It’s kind of odd, when you think about it.
Why do I care so much about the young men running around the court or field, chasing after a spherical object of one kind or another, attempting to score as many goalpointbaskets as possible?
The fact remains that I do care, and probably always will, though recent events have shown me that the nature of that caring may change. And I think I’m okay with that.
Sports were a mostly solitary activity for me as a child. (Despite growing up in a family of five children, I seemed to be on my own most of the time, whether voluntarily, or to avoid being given chores, or because I was just that absorbed by my own imagination.) I know my father, an excellent natural athlete, had much to do with my interest in football and basketball, but it seemed that even from an early age I had a personal and abiding passion for both playing and watching games of all kinds.
When I arrived home from school I would immediately retrieve whichever filthy basketball had the most air remaining inside it from the blue storage containers stowed beneath my father’s workbench in the garage, and I would shoot, sometimes for hours on end. I would practice moves against invisible opponents, fictional and professional alike. (I took a particular, strange enjoyment in defeating video game characters in these self-conceived battles. Somehow beating Imaginary Link was more satisfying than beating Imaginary John Stockton, and I’m not sure why.)
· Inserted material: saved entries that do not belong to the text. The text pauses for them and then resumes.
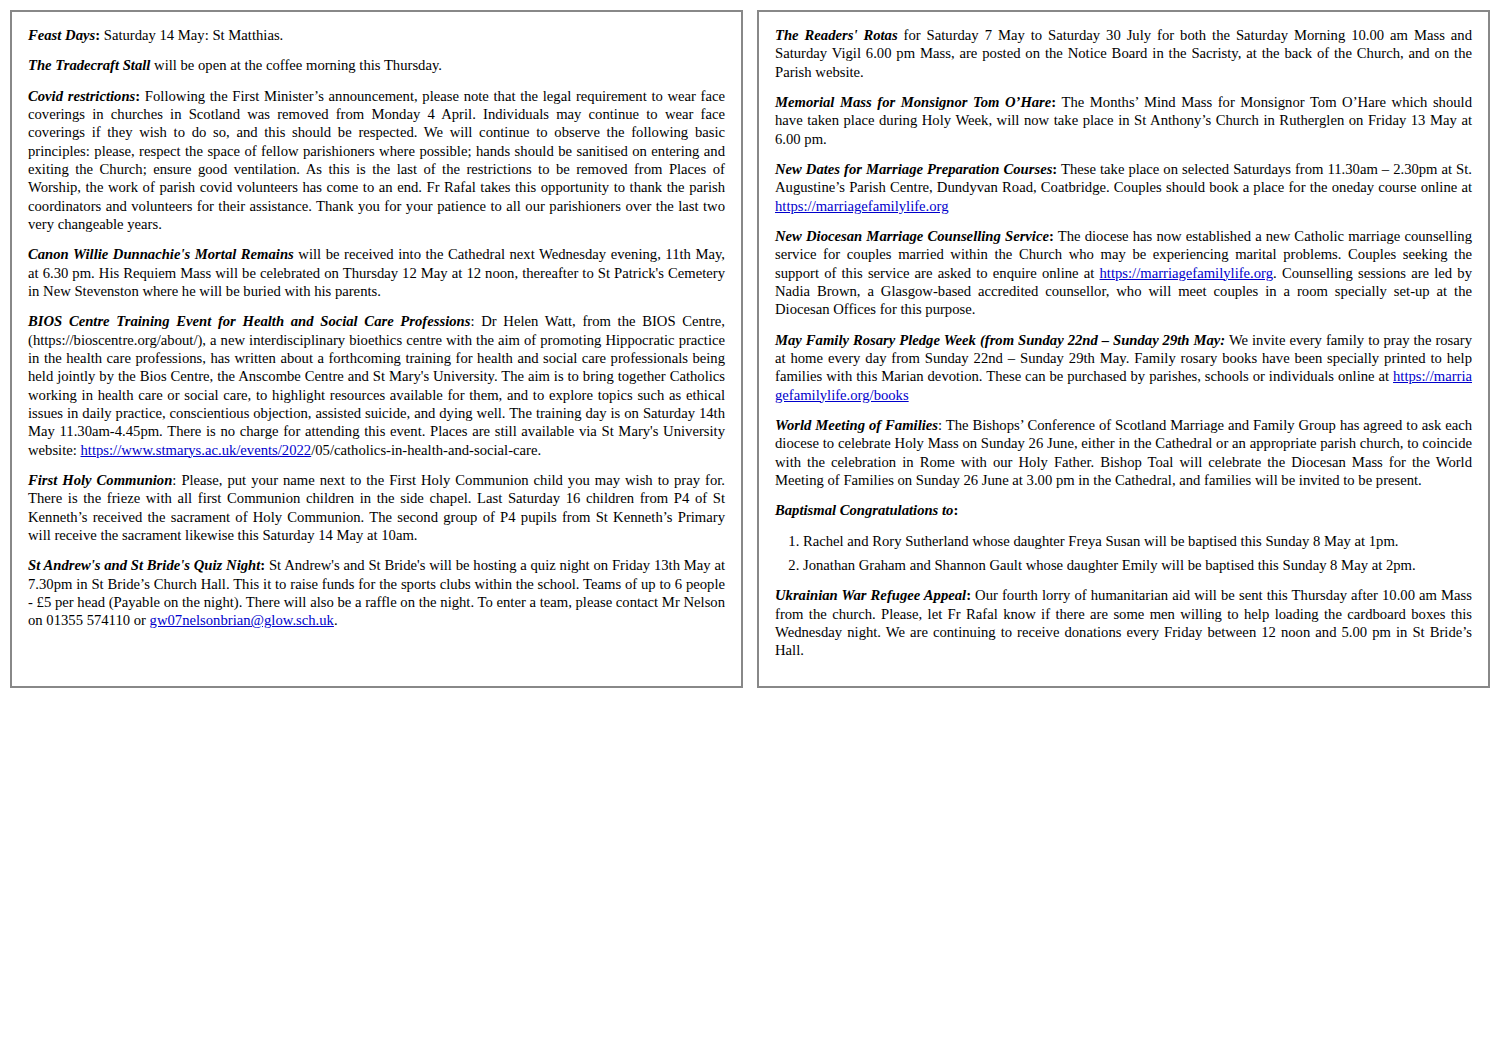Feast Days: Saturday 14 May: St Matthias.
The Tradecraft Stall will be open at the coffee morning this Thursday.
Covid restrictions: Following the First Minister’s announcement, please note that the legal requirement to wear face coverings in churches in Scotland was removed from Monday 4 April. Individuals may continue to wear face coverings if they wish to do so, and this should be respected. We will continue to observe the following basic principles: please, respect the space of fellow parishioners where possible; hands should be sanitised on entering and exiting the Church; ensure good ventilation. As this is the last of the restrictions to be removed from Places of Worship, the work of parish covid volunteers has come to an end. Fr Rafal takes this opportunity to thank the parish coordinators and volunteers for their assistance. Thank you for your patience to all our parishioners over the last two very changeable years.
Canon Willie Dunnachie's Mortal Remains will be received into the Cathedral next Wednesday evening, 11th May, at 6.30 pm. His Requiem Mass will be celebrated on Thursday 12 May at 12 noon, thereafter to St Patrick's Cemetery in New Stevenston where he will be buried with his parents.
BIOS Centre Training Event for Health and Social Care Professions: Dr Helen Watt, from the BIOS Centre, (https://bioscentre.org/about/), a new interdisciplinary bioethics centre with the aim of promoting Hippocratic practice in the health care professions, has written about a forthcoming training for health and social care professionals being held jointly by the Bios Centre, the Anscombe Centre and St Mary's University. The aim is to bring together Catholics working in health care or social care, to highlight resources available for them, and to explore topics such as ethical issues in daily practice, conscientious objection, assisted suicide, and dying well. The training day is on Saturday 14th May 11.30am-4.45pm. There is no charge for attending this event. Places are still available via St Mary's University website: https://www.stmarys.ac.uk/events/2022/05/catholics-in-health-and-social-care.
First Holy Communion: Please, put your name next to the First Holy Communion child you may wish to pray for. There is the frieze with all first Communion children in the side chapel. Last Saturday 16 children from P4 of St Kenneth’s received the sacrament of Holy Communion. The second group of P4 pupils from St Kenneth’s Primary will receive the sacrament likewise this Saturday 14 May at 10am.
St Andrew's and St Bride's Quiz Night: St Andrew's and St Bride's will be hosting a quiz night on Friday 13th May at 7.30pm in St Bride’s Church Hall. This it to raise funds for the sports clubs within the school. Teams of up to 6 people - £5 per head (Payable on the night). There will also be a raffle on the night. To enter a team, please contact Mr Nelson on 01355 574110 or gw07nelsonbrian@glow.sch.uk.
The Readers' Rotas for Saturday 7 May to Saturday 30 July for both the Saturday Morning 10.00 am Mass and Saturday Vigil 6.00 pm Mass, are posted on the Notice Board in the Sacristy, at the back of the Church, and on the Parish website.
Memorial Mass for Monsignor Tom O’Hare: The Months’ Mind Mass for Monsignor Tom O’Hare which should have taken place during Holy Week, will now take place in St Anthony’s Church in Rutherglen on Friday 13 May at 6.00 pm.
New Dates for Marriage Preparation Courses: These take place on selected Saturdays from 11.30am – 2.30pm at St. Augustine’s Parish Centre, Dundyvan Road, Coatbridge. Couples should book a place for the oneday course online at https://marriagefamilylife.org
New Diocesan Marriage Counselling Service: The diocese has now established a new Catholic marriage counselling service for couples married within the Church who may be experiencing marital problems. Couples seeking the support of this service are asked to enquire online at https://marriagefamilylife.org. Counselling sessions are led by Nadia Brown, a Glasgow-based accredited counsellor, who will meet couples in a room specially set-up at the Diocesan Offices for this purpose.
May Family Rosary Pledge Week (from Sunday 22nd – Sunday 29th May: We invite every family to pray the rosary at home every day from Sunday 22nd – Sunday 29th May. Family rosary books have been specially printed to help families with this Marian devotion. These can be purchased by parishes, schools or individuals online at https://marriagefamilylife.org/books
World Meeting of Families: The Bishops’ Conference of Scotland Marriage and Family Group has agreed to ask each diocese to celebrate Holy Mass on Sunday 26 June, either in the Cathedral or an appropriate parish church, to coincide with the celebration in Rome with our Holy Father. Bishop Toal will celebrate the Diocesan Mass for the World Meeting of Families on Sunday 26 June at 3.00 pm in the Cathedral, and families will be invited to be present.
Baptismal Congratulations to:
Rachel and Rory Sutherland whose daughter Freya Susan will be baptised this Sunday 8 May at 1pm.
Jonathan Graham and Shannon Gault whose daughter Emily will be baptised this Sunday 8 May at 2pm.
Ukrainian War Refugee Appeal: Our fourth lorry of humanitarian aid will be sent this Thursday after 10.00 am Mass from the church. Please, let Fr Rafal know if there are some men willing to help loading the cardboard boxes this Wednesday night. We are continuing to receive donations every Friday between 12 noon and 5.00 pm in St Bride’s Hall.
I would stand at the chip in the cement driveway that just happened to be almost the precise distance for free-throw shooting, and fire off fifty straight, running to retrieve misses and delighting when the perfect spin on the ball and the snap of the net returned the ball to me without forcing me to move my feet. I would shoot and dribble and spin and jump until the nubs on the ball were worn smooth from a million caroms and a billion bounces.
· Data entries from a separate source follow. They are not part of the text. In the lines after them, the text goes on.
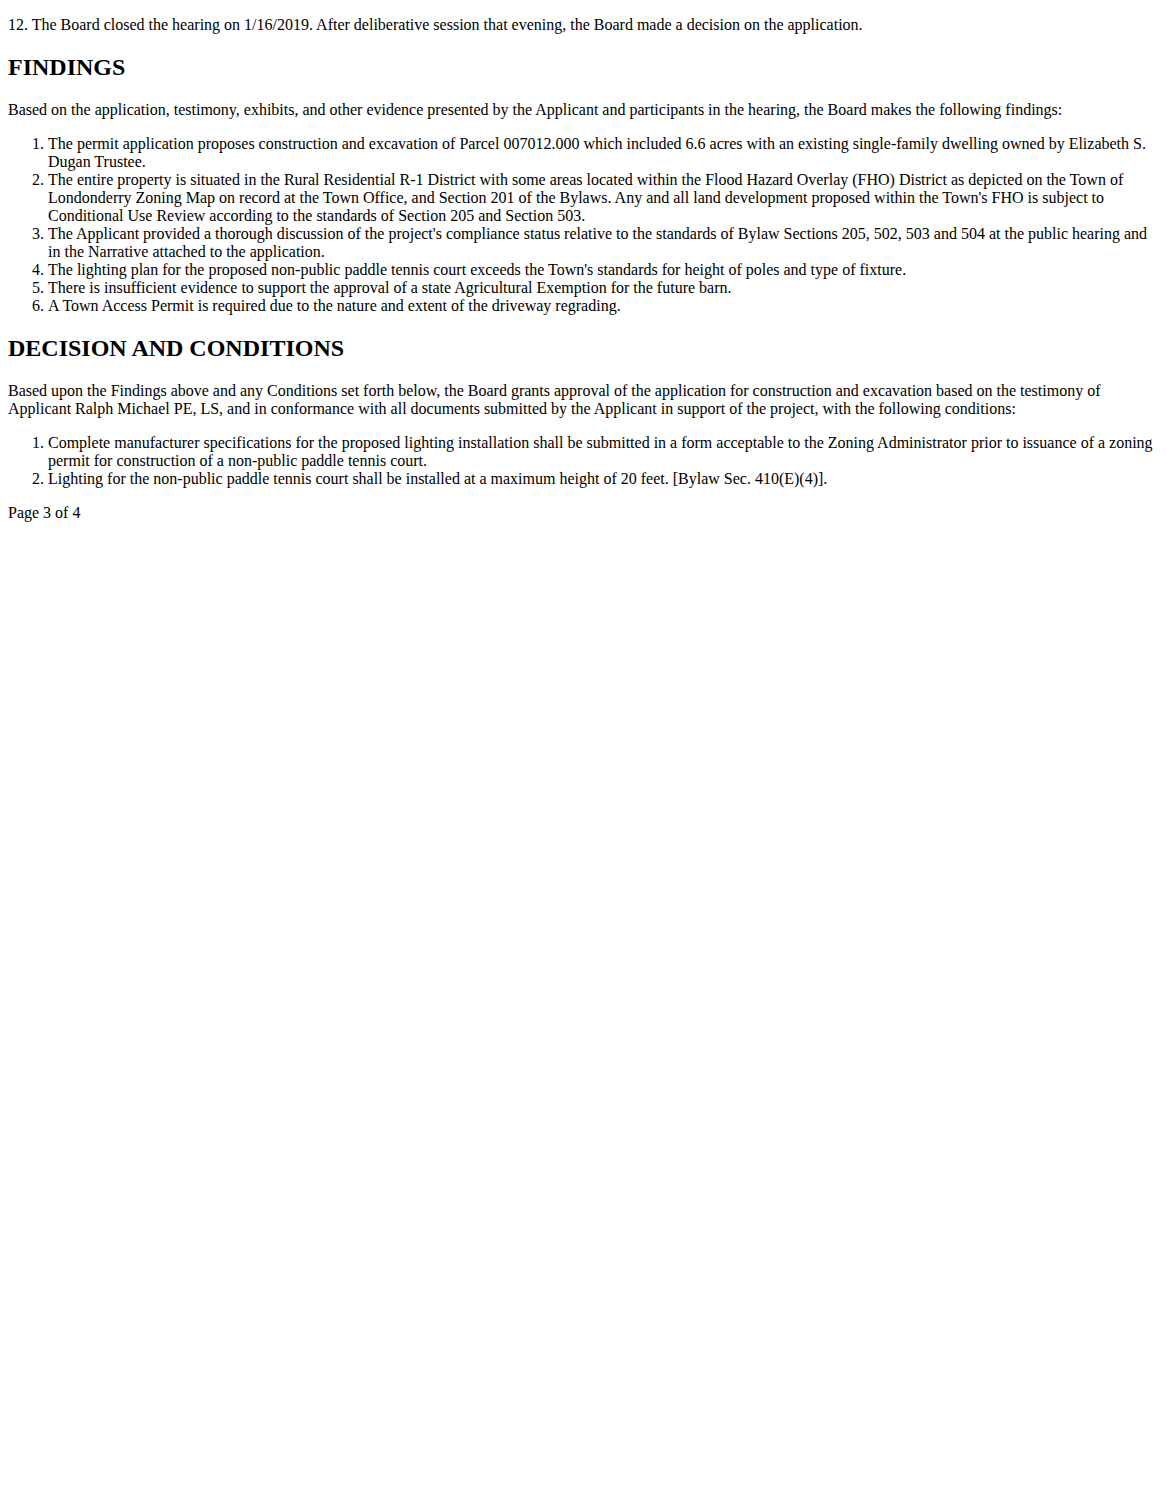12. The Board closed the hearing on 1/16/2019. After deliberative session that evening, the Board made a decision on the application.
FINDINGS
Based on the application, testimony, exhibits, and other evidence presented by the Applicant and participants in the hearing, the Board makes the following findings:
The permit application proposes construction and excavation of Parcel 007012.000 which included 6.6 acres with an existing single-family dwelling owned by Elizabeth S. Dugan Trustee.
The entire property is situated in the Rural Residential R-1 District with some areas located within the Flood Hazard Overlay (FHO) District as depicted on the Town of Londonderry Zoning Map on record at the Town Office, and Section 201 of the Bylaws. Any and all land development proposed within the Town's FHO is subject to Conditional Use Review according to the standards of Section 205 and Section 503.
The Applicant provided a thorough discussion of the project's compliance status relative to the standards of Bylaw Sections 205, 502, 503 and 504 at the public hearing and in the Narrative attached to the application.
The lighting plan for the proposed non-public paddle tennis court exceeds the Town's standards for height of poles and type of fixture.
There is insufficient evidence to support the approval of a state Agricultural Exemption for the future barn.
A Town Access Permit is required due to the nature and extent of the driveway regrading.
DECISION AND CONDITIONS
Based upon the Findings above and any Conditions set forth below, the Board grants approval of the application for construction and excavation based on the testimony of Applicant Ralph Michael PE, LS, and in conformance with all documents submitted by the Applicant in support of the project, with the following conditions:
Complete manufacturer specifications for the proposed lighting installation shall be submitted in a form acceptable to the Zoning Administrator prior to issuance of a zoning permit for construction of a non-public paddle tennis court.
Lighting for the non-public paddle tennis court shall be installed at a maximum height of 20 feet. [Bylaw Sec. 410(E)(4)].
Page 3 of 4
Sports are a horrible thing to dream about, because it becomes readily apparent at a very early age that those dreams will never be reality. Even at 28, it’s possible to fantasize about being a best-selling novelist, or a famous musician, or any number of things that can bring fame and glory. But I knew before I hit puberty that I would never be a professional athlete. (And if my 12-year-old self could have seen my 28-year-old self back then, he’d probably be simultaneously amused and horrified that he’d ever dreamed about it in the first place.) That’s a harsh sort of disillusionment to face.
Maybe that’s why I dedicated myself instead to being a fan, and later a journalist. I have often commented to peers that, were I to never use my sports knowledge to somehow provide for myself financially, there is no way I could justify the amount of time and resources I have spent as a spectator.
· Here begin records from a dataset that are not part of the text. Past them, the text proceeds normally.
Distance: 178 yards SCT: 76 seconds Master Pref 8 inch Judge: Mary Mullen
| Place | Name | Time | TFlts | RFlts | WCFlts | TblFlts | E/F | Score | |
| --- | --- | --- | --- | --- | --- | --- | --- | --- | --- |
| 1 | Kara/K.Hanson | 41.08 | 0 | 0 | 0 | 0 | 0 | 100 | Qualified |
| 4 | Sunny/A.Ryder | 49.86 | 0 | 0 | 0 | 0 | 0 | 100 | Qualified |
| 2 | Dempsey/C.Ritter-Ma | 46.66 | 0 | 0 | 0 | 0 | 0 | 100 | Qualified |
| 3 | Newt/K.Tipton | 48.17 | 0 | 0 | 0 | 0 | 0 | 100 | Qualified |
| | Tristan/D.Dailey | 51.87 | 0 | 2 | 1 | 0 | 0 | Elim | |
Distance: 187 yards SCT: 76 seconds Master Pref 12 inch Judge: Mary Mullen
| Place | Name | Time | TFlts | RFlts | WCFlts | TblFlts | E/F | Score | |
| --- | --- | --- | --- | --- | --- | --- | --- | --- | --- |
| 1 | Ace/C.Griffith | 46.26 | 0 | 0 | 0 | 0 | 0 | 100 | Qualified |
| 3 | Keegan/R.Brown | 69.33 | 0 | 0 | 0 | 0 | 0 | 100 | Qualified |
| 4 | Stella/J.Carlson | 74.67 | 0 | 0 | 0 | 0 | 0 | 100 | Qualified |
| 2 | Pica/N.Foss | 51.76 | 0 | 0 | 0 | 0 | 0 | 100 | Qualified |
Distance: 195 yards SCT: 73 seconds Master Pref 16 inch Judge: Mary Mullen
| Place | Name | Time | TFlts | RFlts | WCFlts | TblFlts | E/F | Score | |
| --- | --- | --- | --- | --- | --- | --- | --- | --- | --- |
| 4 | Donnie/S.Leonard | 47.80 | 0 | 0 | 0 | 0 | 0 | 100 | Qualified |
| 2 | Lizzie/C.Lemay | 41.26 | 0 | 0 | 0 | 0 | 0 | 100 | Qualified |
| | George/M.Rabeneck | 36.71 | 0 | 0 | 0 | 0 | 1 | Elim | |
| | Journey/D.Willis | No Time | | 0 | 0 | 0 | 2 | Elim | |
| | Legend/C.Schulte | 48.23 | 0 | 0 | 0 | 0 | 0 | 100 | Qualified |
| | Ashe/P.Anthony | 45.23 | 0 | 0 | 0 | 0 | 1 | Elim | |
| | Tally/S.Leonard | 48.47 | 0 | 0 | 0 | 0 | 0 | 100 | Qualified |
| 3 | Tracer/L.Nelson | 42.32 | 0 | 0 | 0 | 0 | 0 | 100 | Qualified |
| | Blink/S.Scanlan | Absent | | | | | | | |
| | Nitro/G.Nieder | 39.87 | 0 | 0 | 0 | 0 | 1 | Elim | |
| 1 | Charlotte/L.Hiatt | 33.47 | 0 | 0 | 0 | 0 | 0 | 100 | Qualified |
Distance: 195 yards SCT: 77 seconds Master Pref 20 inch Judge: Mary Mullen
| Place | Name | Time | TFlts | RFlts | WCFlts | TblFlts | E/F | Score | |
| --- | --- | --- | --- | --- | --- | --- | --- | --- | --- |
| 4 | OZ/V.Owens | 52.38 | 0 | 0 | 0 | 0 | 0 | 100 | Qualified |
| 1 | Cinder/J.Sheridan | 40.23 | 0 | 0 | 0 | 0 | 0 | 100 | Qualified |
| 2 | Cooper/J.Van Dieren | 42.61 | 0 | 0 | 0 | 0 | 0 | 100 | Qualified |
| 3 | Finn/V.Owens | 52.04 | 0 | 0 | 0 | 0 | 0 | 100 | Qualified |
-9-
But that’s not really true. I don’t regret a single dime I’ve ever spent on a ticket to a sporting event, regardless of the outcome. And while now I do indeed employ my comically vast knowledge of sports in my daily work, that’s still not the reason I remain a committed fan.
What that reason is, I don’t know that I’ll ever be fully able to identify.
I can make a couple of guesses. Solitary childhood aside, sports is still the best way I can connect with my father, and when we combine his first-hand knowledge of how games are played with my memory for facts and facility for strategic identification, we really make an unbeatable commentary team. (If I had a nickel for each time one of us made an astute observation five seconds before the announcers on television made the exact same comment, I would be a very rich man.) To deny his influence on my continued fandom would be silly. But nowadays, when I see him at most once a week, it’s hardly the main cause.
Beyond that, I think it is easy for sports to become a source of catharsis for fans — a place where yelling at the top of your lungs, expressing joy and outrage and despair and hope and satisfaction all at once, is not only allowed but encouraged, is priceless in an existence too often bogged down by ennui and routine and drudgery.
Being a sports fan goes even further, though, and this is one of the hardest things to explain about the value of being one.
In Nick Hornby’s excellent Fever Pitch, the memoir about his obsession with English soccer team Arsenal (which was later adapted for American audiences by the Farrelly brothers and became the execrable Red Sox-centric Jimmy Fallon/Drew Barrymore chick flick), he explains that being a fan gives one a sense of belonging, an instant kinship with thousands of complete strangers, not to mention the athletes themselves.
To be a fan, Hornby explains, is not to share in some sort of vicarious victory, but to actually participate in the battle itself — not by running up and down a soccer pitch, but by making a conscious decision to support, to follow, to read, to watch, to learn, and to love. It takes a unique kind of commitment, one that bears as its fruit a joy that is qualitatively different from that of the athletes who determine it, yet no less valid or real or joyous.
Perhaps it is even more so. Who is happier, the athlete who gives of himself physically over the course of a season to help deliver a championship to a team long bereft of one, or the fan, who has sat through countless unsuccessful seasons, braving inclement weather and inclement fortune, only to be rewarded with that moment of victory? To whom does the title of “champion” mean more?
I’m romanticizing the notion here, but I think that’s kind of my point. Sports can and should be romanticized, even in the age of multi-million-dollar contracts and shoe sponsorships and Gatorade and bling and body ink. At least, I’ll never feel guilty for being romantic about them.